### What you are asked to do
Answer these from the passage on tomato tolerance to ToCV:
1. In which country did previous studies find S. lycopersicum accessions with high field tolerance to ToCV-induced symptoms?
2. What did the dot-blot assays show for all evaluated 'LT05' plants?
3. Whose concept does the passage use to identify a stable source of tolerance in 'LT05'?
**** Document extract
Previous studies have identified a subgroup of S. lycopersicum accessions with high levels of field tolerance to ToCV-induced symptoms expression in Spain (García-Cano et al. 2010). However, this tolerance was not expressed under high vector pressure conditions. Based upon our experiments, we cannot exclude the possibility that the lower severity of symptoms observed in ‘Elpida’ and ‘Swanson’ would be stable under either high disease pressure conditions or under longer crop production cycles. However, the S. lycopersicum breeding line ‘LT05’ confirmed the low severity of ToCV-induced symptoms across all bioassays corresponding to three different environmental conditions. In this case, all evaluated plants displayed strong hybridization signals in the dot-blot assays, indicating systemic infection of ToCV and, therefore, we discarded the potential involvement of resistance mechanisms related to limitation of virus infection (i.e. multiplication and transport within the plant). In this way, employing the concept defined by Cooper and Jones (1983), we identify a stable source of tolerance to ToCV-induced symptom development in the inbred line ‘LT05’. This inbred line may be particularly a source of ToCV tolerance for breeders, based on its high and stable levels of ToCV tolerance and due to the fact that it is a cultivated tomato (S. lycopersicum) which will facilitate its employment in genetic improvement programs. Future studies would be necessary to investigate the genetic basis of the ToCV tolerance in ‘LT05’ and the expected impact of this trait on tomato fruit yields.
********
**** Data shown
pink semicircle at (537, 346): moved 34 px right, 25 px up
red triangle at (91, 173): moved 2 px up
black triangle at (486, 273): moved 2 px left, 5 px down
********
### Solution for this task
1. Spain.
2. Strong hybridization signals, indicating systemic infection of ToCV.
3. Cooper and Jones (1983).